At Embody + Mind Collective, we offer many different services to guide people through their therapeutic journey. Being body-inclusive, clinicians at Embody + Mind Collective offer somatic psychotherapy. We receive continual training on the most up-to-date research regarding the connection between the mind and body.
Body Psychotherapy has been around for much longer than we likely realize. However, about 30 years ago it was still being considered somewhat “radical” and as such, we at Embody + Mind Psychotherapy understand that these two words (body & psychotherapy) might seem strange when partnered together. And yet, it is through this incredible relationship, between mind and body, that true and lasting healing can happen.
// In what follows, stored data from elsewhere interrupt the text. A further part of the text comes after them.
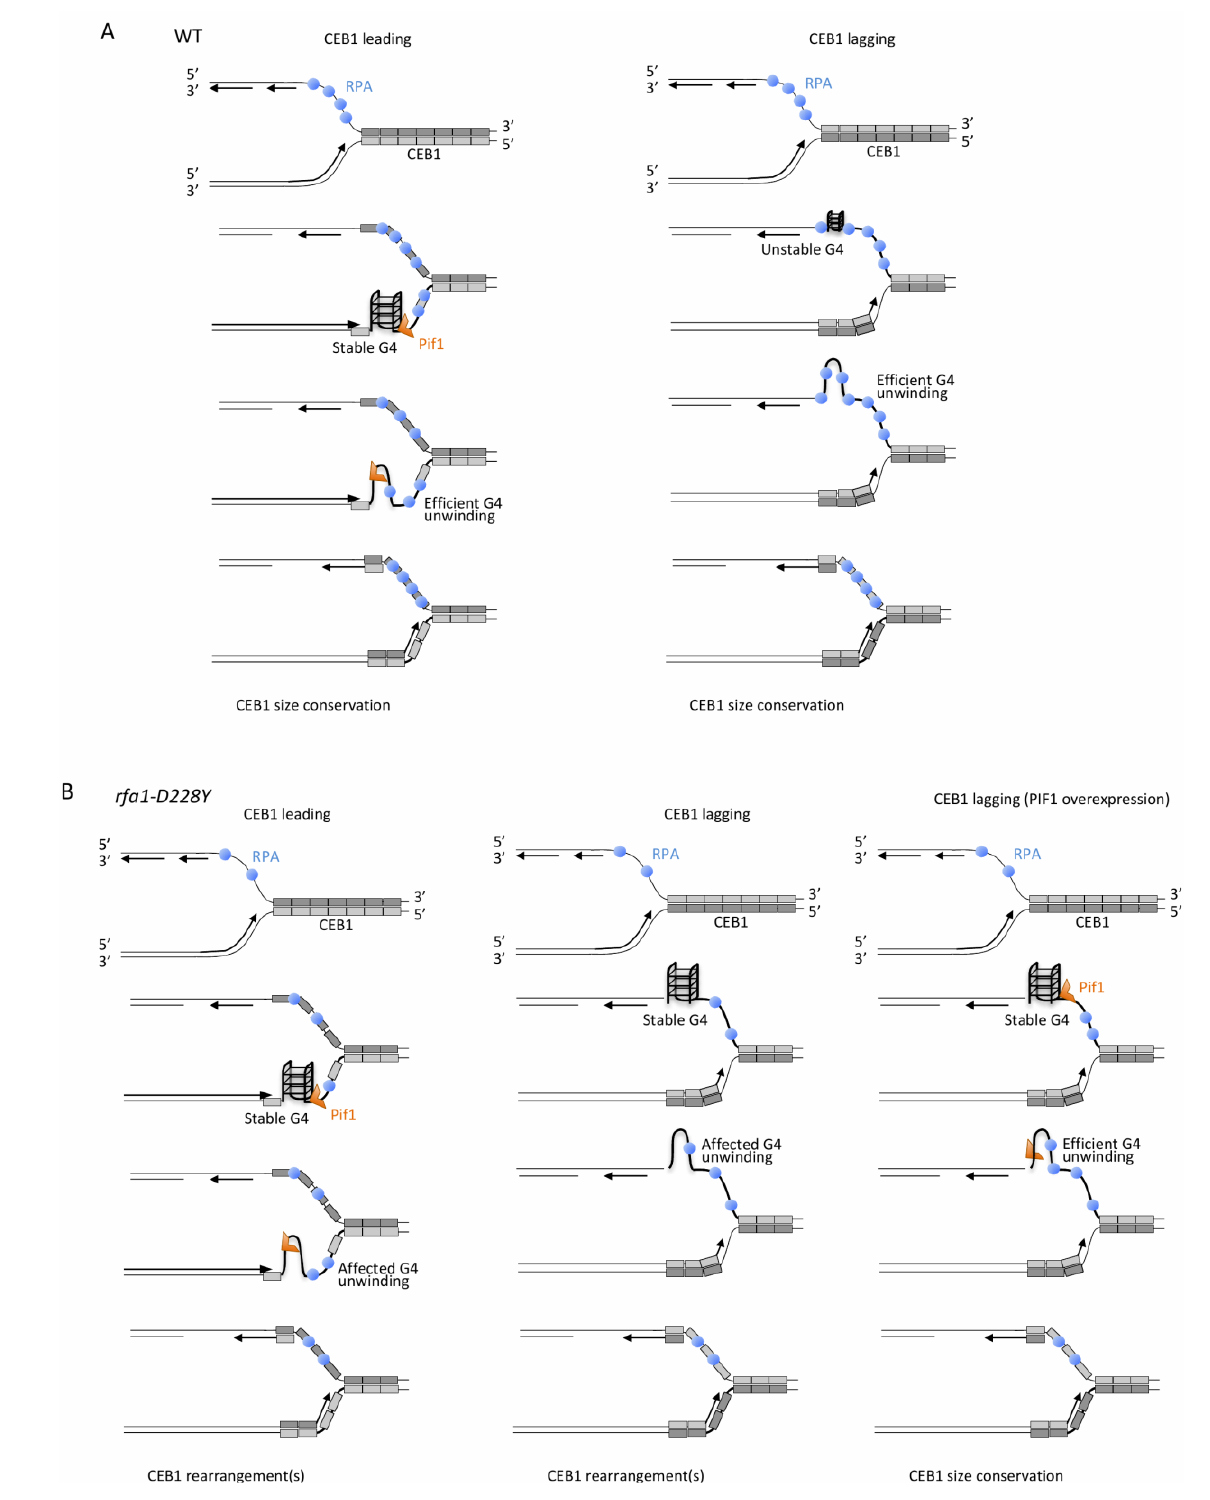
FIGURE 8: Mechanistic model for the unfolding of CEB1-G-rich structures by RPA and Pif1. ( A ) In WT cells, when the G-rich strand (light grey) is on leading strand (left part, CEB1 leading), stable G-quadruplexes structures are efficiently removed by Pif1, as proposed by Lopes and colleagues [33]. At the leading strand, RPA may cooperate with Pif1 either by preventing the refolding of the G4 structure or by recruiting Pif1 to the leading strand. When the G-rich strand (light grey) is replicated by the lagging polymerase (right part, CEB1 lagging) binding of RPA to the G-rich strand prevents formation of stable G-rich secondary structures. In this context, Pif1 is dispensable. ( B ) In the rfa1-D228Y mutant, at the leading strand (left part), the reduced affini- ty of RPA for G-rich ssDNA either reduce the ability of RPA to prevent the refolding of the G4 structure or decrease Pif1 recruitment. The decrease in RPA affects G4-unwinding and leads to the formation of CEB1 rearrangements. At the lagging strand (middle part), the decrease affinity of RPA for G- rich ssDNA facilitates the formation of stable G-rich structures, affects their unwinding, and generates CEB1 instability. In such a case, overexpression of Pif1 (right part) can efficiently unwind G-rich structures, leading to CEB1 size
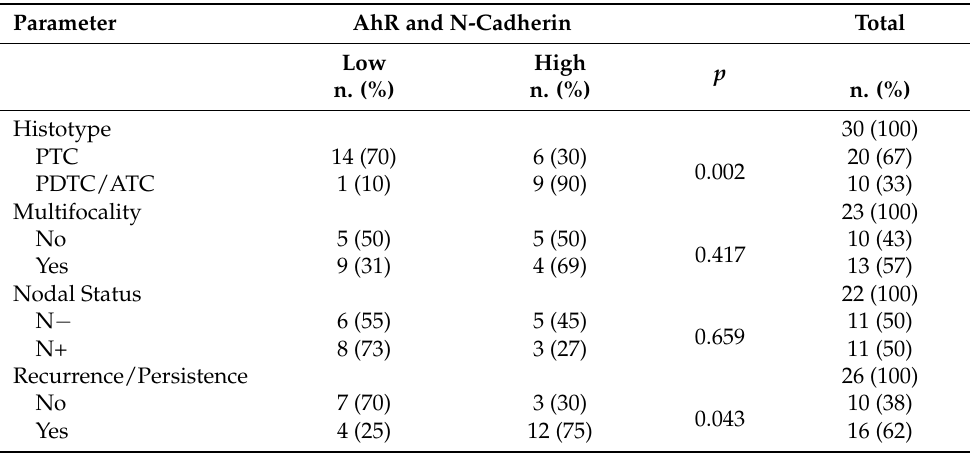
Table 6. Associations between tumours examined according to the concurrent expression of AhR and N-cadherin and clinical–pathological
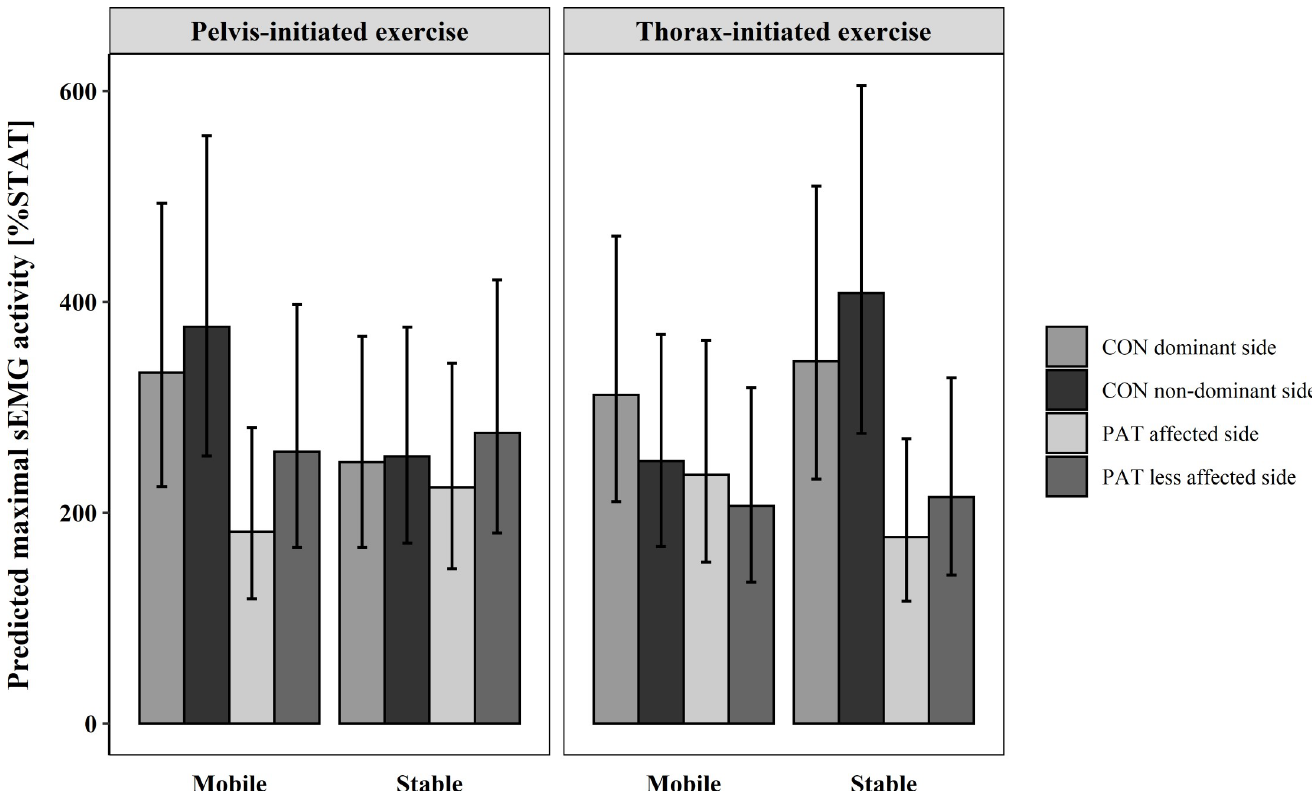
Fig 3. Predicted maximal sEMG activity and confidence level of each subgroup in M. multifidi. CON = healthy participants, PAT = people after stroke, % STAT = percentage of maximal muscle activity relative to static sitting on the stable seat.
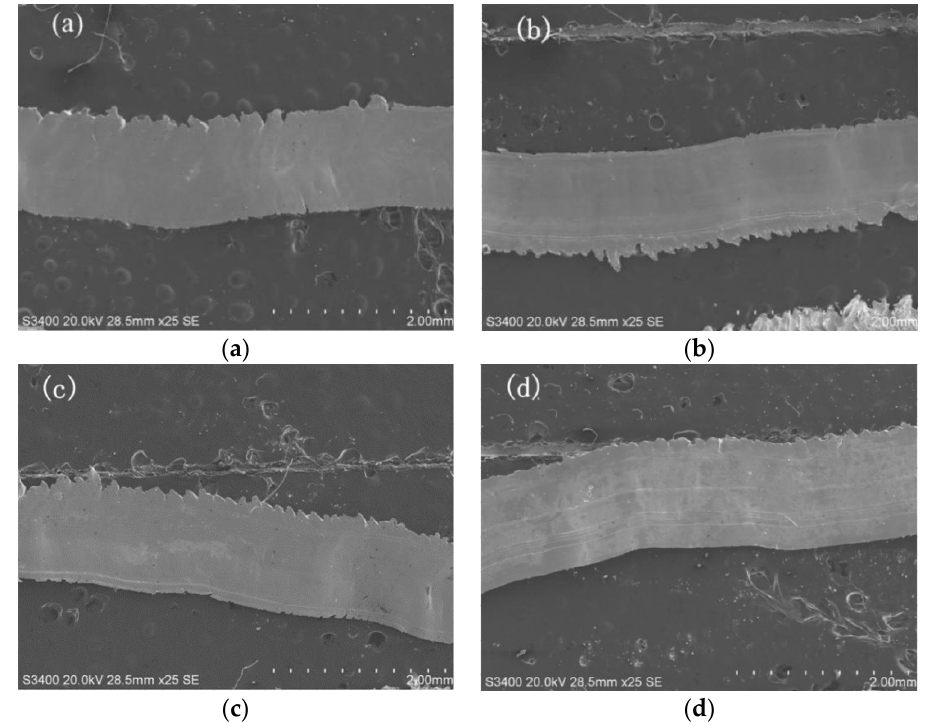
Figure 4. The back surface of the chips produced by the four tools. ( a ) Produced by a non-textured tool; ( b ) Produced by a line textured tool; ( c ) Produced by a sinusoidal textured tool; ( d ) Produced by a rhombic textured tool.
We cannot feel our feelings without sensing something happening in our bodies. We don’t simply think “Oh, I’m excited” and POOF excitement. There is something we are sensing or feeling within our bodies that we then call an emotion. Sure, thoughts are often a big part of our emotional experiences, however to only focus on those during psychotherapy misses the whole picture. And, maybe even more importantly, we are missing a huge potential resource when we are not including our body into our awareness.
What does it mean to “include the body” in psychotherapy? Rather simply put, it means that your clinician at Embody + Mind Collective will take some time to focus on what your body is doing, communicating, and sensing, while you are talking. It might not necessarily even look much differently than other forms of talk therapy; however, the inquiry and curiosity is slightly shifted at moments. Questions like “what are you sensing as you say___?” and “What do you notice in your body as you recall that?” are common within some somatic psychotherapies.
Just like other parts of our worlds, our bodies work to communicate and give us information about our particular experience at any given moment. We just have to learn to slow down and listen. When we can begin to uncouple, or disconnect, the fear from our body we are capable of developing a new relationship with ourselves.
Keeping the above in mind, somatic psychotherapy is a therapy of inquiry, curiosity, and compassion. Practicing somatic psychotherapy requires awareness of and inquisition into the body. It normalizes our own experiences through a non-judgmental standpoint. Somatic psychotherapy invites us to tune into our internal worlds by tracking the gentle (or sometimes not so gentle!) shifts that happen in our physiology. By tracking our senses and learning their relationship with other experiences, what supports them, what challenges them, and what turns them on or off, we can change our relationship with our bodies.
The ultimate goal of Somatic Psychotherapy is to help your nervous system get back into the sense of regulation that it longs for. Since our bodies are longing for both survival and connection, Somatic Psychotherapy helps our dysregulated nervous systems come back into the present moment so that connection becomes possible again. It is from this place that healing and meaningful relationships are possible.